Women Bloggers Sexual Targets

 

A recent article explains the increased levels of anonymous sexual
threats that women bloggers are receiving online. Like any other entity with
power, prestige or wealth, women in the blogosphere are becoming targets of
stalkers and other predators. Threats received by women are sexual in nature up
to 25 times those received by men, according to the University of Maryland.

 

This issue brings salience to the ever-increasing problems
of cyber-civility. Whether abusers are
sexual predators in the comments section of a blog, webmasters posting
slanderous information about a competing colleague on the web or cyberbullys on
a high school’s chat room, the interests of safety, security and truth on the
Internet are in danger of becoming perilously scarce.

 

In the early days of the Internet, Congress was concerned
about interfering with the growth and evolution of the medium.

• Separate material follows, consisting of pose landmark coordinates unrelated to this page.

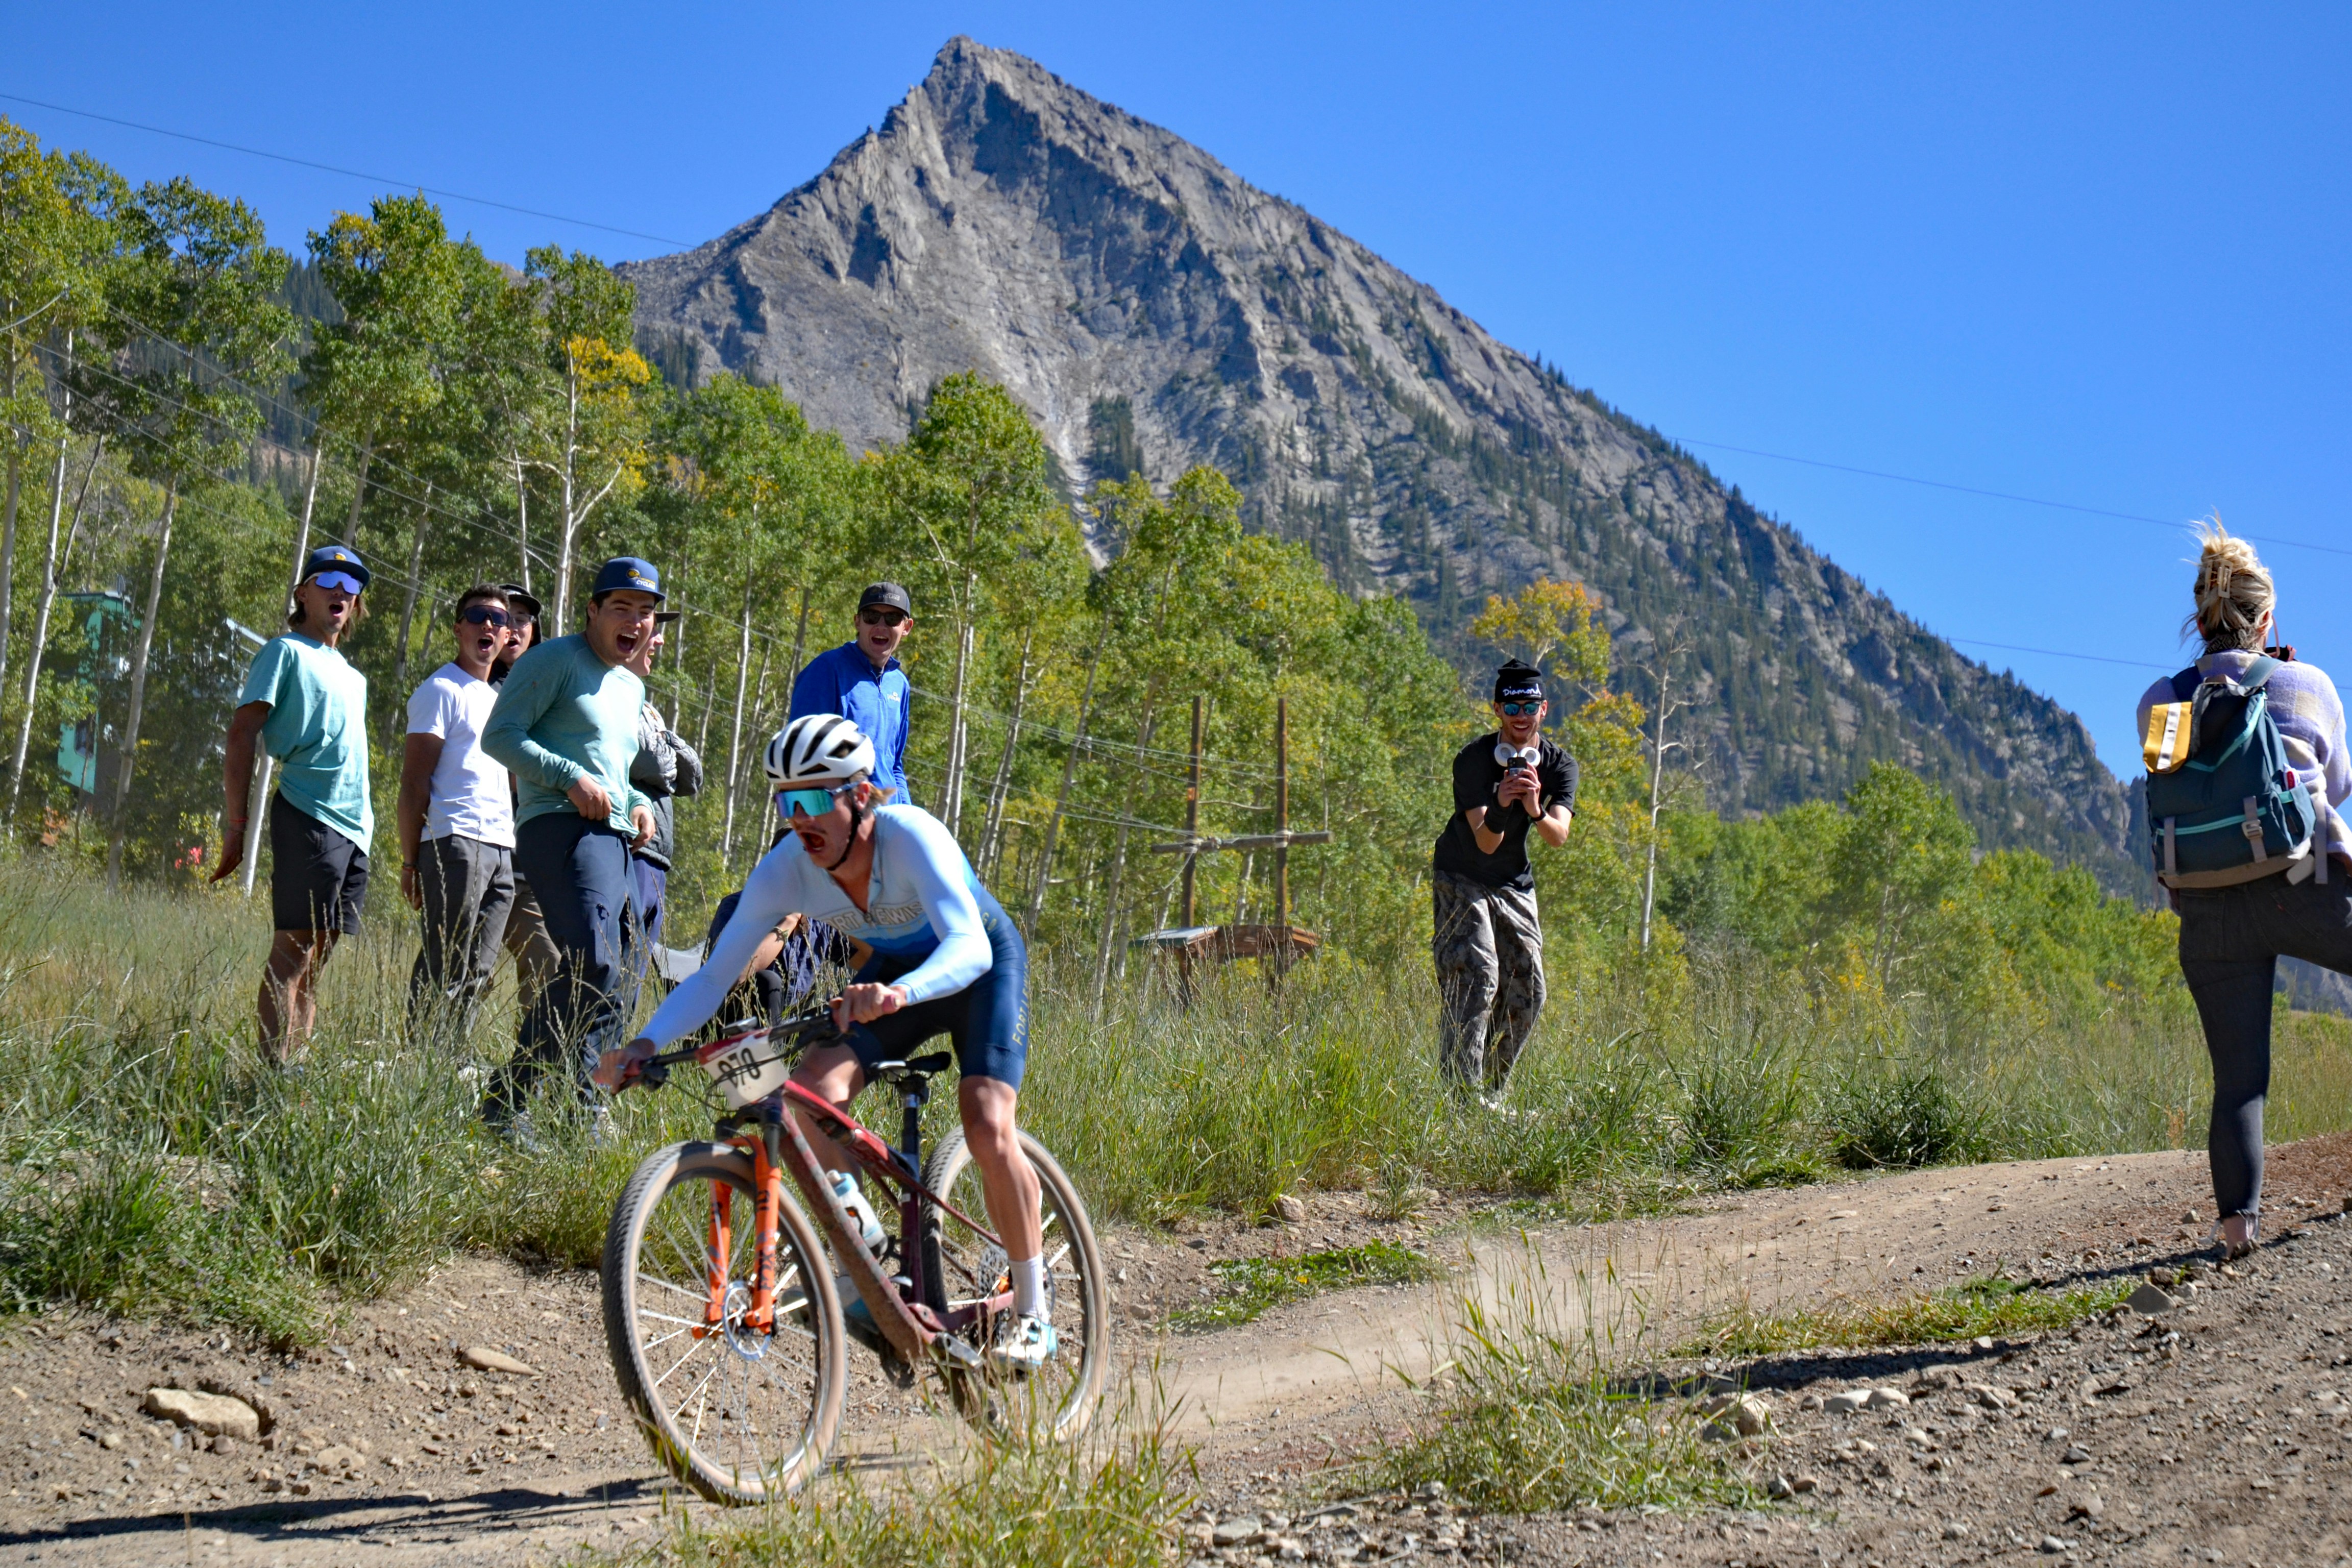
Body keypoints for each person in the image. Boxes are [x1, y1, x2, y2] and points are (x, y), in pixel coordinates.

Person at [595, 714, 1056, 1370]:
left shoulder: (911, 838)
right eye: (785, 803)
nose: (798, 819)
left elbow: (968, 946)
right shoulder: (787, 870)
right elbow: (714, 977)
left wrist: (898, 995)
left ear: (860, 796)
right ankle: (866, 1246)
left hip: (977, 967)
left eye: (814, 800)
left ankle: (1034, 1311)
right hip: (893, 978)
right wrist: (644, 1042)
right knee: (805, 1097)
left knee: (985, 1122)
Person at [2137, 525, 2351, 1261]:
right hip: (2306, 887)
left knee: (2239, 1080)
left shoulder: (2162, 704)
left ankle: (2237, 1233)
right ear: (2268, 621)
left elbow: (2168, 792)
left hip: (2208, 911)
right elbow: (2339, 785)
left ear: (2197, 622)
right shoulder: (2308, 685)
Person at [480, 557, 660, 1140]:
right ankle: (528, 1102)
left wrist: (638, 803)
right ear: (593, 611)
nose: (634, 623)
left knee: (614, 973)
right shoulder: (553, 660)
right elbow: (500, 735)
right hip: (555, 825)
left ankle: (558, 1104)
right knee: (593, 962)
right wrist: (567, 777)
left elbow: (619, 770)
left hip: (613, 838)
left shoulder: (631, 686)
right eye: (621, 609)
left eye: (644, 612)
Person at [210, 546, 375, 1065]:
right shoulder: (284, 652)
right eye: (329, 580)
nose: (342, 593)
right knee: (293, 951)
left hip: (356, 830)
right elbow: (242, 736)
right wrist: (237, 827)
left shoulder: (352, 674)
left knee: (318, 960)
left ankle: (294, 1074)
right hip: (309, 815)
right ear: (303, 592)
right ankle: (271, 1075)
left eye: (352, 587)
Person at [1430, 658, 1578, 1105]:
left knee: (1529, 988)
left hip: (1514, 882)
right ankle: (1460, 1098)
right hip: (1462, 872)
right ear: (1497, 709)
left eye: (1529, 706)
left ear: (1544, 709)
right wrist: (1500, 801)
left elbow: (1558, 836)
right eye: (1511, 706)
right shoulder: (1473, 761)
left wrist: (1534, 806)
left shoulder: (1559, 765)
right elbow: (1486, 841)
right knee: (1478, 976)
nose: (1520, 716)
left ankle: (1490, 1095)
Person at [397, 584, 518, 1044]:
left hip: (502, 848)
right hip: (455, 840)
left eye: (499, 619)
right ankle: (419, 1059)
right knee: (444, 959)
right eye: (478, 615)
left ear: (509, 636)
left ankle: (449, 1061)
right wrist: (410, 862)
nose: (489, 624)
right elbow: (413, 784)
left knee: (480, 969)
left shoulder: (502, 701)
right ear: (458, 628)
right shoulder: (441, 689)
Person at [489, 584, 562, 1023]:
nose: (512, 627)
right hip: (476, 846)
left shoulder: (551, 688)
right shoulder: (469, 682)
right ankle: (437, 1062)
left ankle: (532, 1065)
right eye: (503, 616)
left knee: (546, 961)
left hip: (530, 859)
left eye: (522, 618)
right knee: (462, 966)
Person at [624, 611, 702, 958]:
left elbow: (691, 777)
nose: (660, 640)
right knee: (615, 965)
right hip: (629, 850)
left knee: (636, 972)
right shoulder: (609, 695)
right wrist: (666, 748)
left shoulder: (647, 708)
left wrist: (663, 743)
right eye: (654, 631)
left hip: (656, 859)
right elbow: (654, 763)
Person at [789, 582, 914, 798]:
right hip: (841, 814)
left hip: (887, 815)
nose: (881, 626)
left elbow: (894, 763)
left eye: (892, 619)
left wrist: (906, 811)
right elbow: (802, 754)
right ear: (857, 622)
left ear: (906, 628)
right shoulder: (827, 670)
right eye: (871, 617)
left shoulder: (899, 684)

This led to
legislation such as the Communications Decency Act of 1996, which protects
online publishers from liability for content provided and created by others:

 

(c) Protection for
“Good Samaritan” blocking and screening of offensive material. (1) Treatment of
publisher or speaker: No provider or user of an interactive computer service
shall be treated as the publisher or speaker of any information provided by
another information content provider.” 47 USC §230(c)(1)

 

The rationale for the legislation was ensuring free speech
and protecting content providers from having to police all areas of their
content at all times. While well-conceived, the practical application of that
statute instead led to cases where the online publisher is notified of very
obvious defamatory materials, does nothing about it, and still avoids
liability.

 

Another survey cited in the article, conducted by the Pew
Internet & American Life Project, found that the proportion of Internet
users who took part in chats and discussion groups plunged from 28 percent in
2000 to 17 percent in 2005. While many of the battles over online defamation
are fought in the press and federal courtrooms, many more are fought outside of
the public eye. The results of those invisible battles are seen, at least in
part, in the decline in participation in online chats and discussion groups.

 

Law enforcement has similar problems. It is difficult to
spend serious time and energy on threats that are generalized or simply
repulsive. Without clear and present dangers, it is difficult to use limited
law enforcement resources to protect those who feel threatened.

 

Bottom Line: While online predators will never be
eliminated, there are opportunities to reduce the problem. Revision of the Communications Decency Act to hold publishers to a “notice”
standard would be one such step. Law enforcement’s attention to the shifting
nature of defamation would also help to reduce web stalkers. Finally, reevaluation
of policies and and reallocation of enforcers would be a welcome result in an
effort to address the still-growing problem of online predators.